Selected text:
=-=-=-=-=

# Saarloos Wolfhound drawing



## Keechak (Aug 10, 2008)

my newest drawing, a Saarloos Wolfhound


----------



## MusherChic (Nov 6, 2010)

Really cool!!!!!


----------



## Hiaja (Aug 15, 2008)

i like this drawing, it has mushing and winter all over it(that's what I see anyway


----------



## yappypappymom (Oct 22, 2009)

I have NO CLUE as to what a Saarloos Wolfhound is supposed to look like, but...WOW...your pic is AMAZING!!! KUDOS!!


----------



## Papilove (May 20, 2010)

Wow that's beautiful. I wasn't expecting that type of wolf. I didn't know what a Saarloos Wolfhound is either, but I was thinking more along the lines of an Irish Wolfhound type dog.


----------



## Keechak (Aug 10, 2008)

THe sarloos Wolfhound was an experimental breeding program in the 1920's by Leendert Saarloos, between the German Shepherd dog and the Timber Wolf. The intent was to improve aspects of the German Shepherd breed but still keep it's quality characteristics, the experiment failed but the breed continues.

Here are pictures of real life ones.


----------



## Papilove (May 20, 2010)

Wow you learn something interesting and new every day.


----------

=-=-=-=-=

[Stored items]
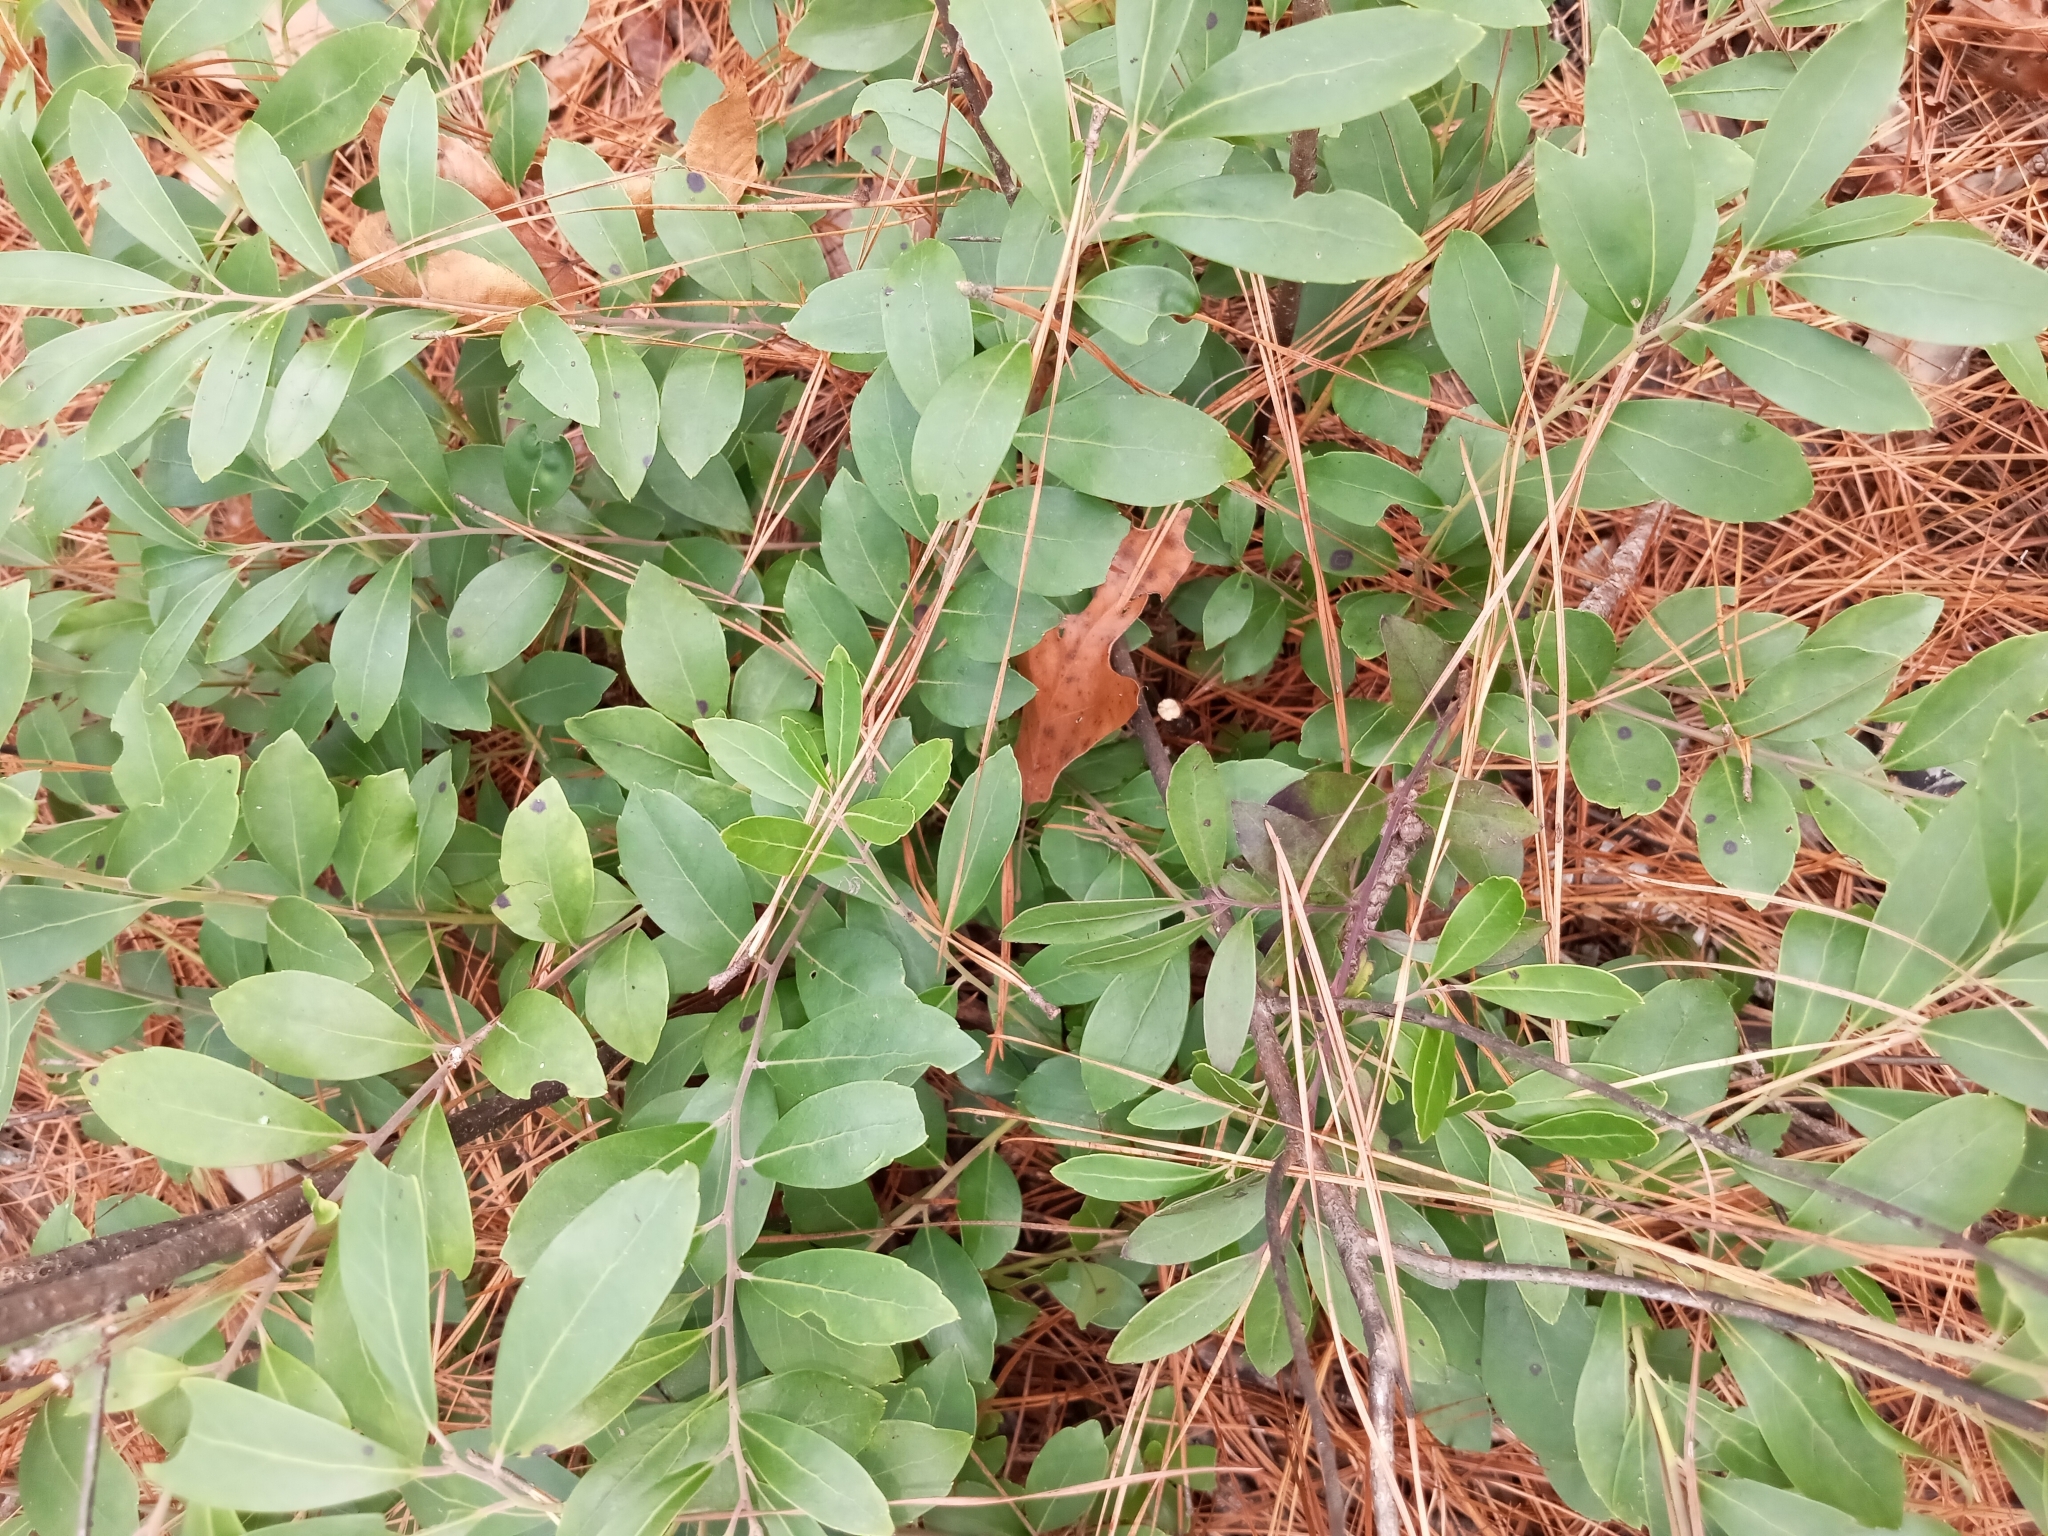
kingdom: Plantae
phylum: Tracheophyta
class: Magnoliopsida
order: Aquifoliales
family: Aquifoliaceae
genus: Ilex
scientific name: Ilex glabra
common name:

=-=-=-=-=

Short problem 1: According to the wolfhound thread, why was the German Shepherd crossed with the Timber Wolf? Answer in one to three sentences.
Short problem 2:
Answer these from the wolfhound thread:
(a) Who ran the experimental breeding program, and in what decade?
(b) What kind of dog did Papilove expect a Saarloos Wolfhound to be?
(c) What two things does Hiaja say the drawing has all over it?
None of these entries are needed.

Written reply 1: The breeding program aimed to improve aspects of the German Shepherd breed while keeping its quality characteristics. The experiment failed, but the breed continues.

Written reply 2:
(a) Leendert Saarloos, in the 1920s.
(b) An Irish Wolfhound type dog.
(c) Mushing and winter.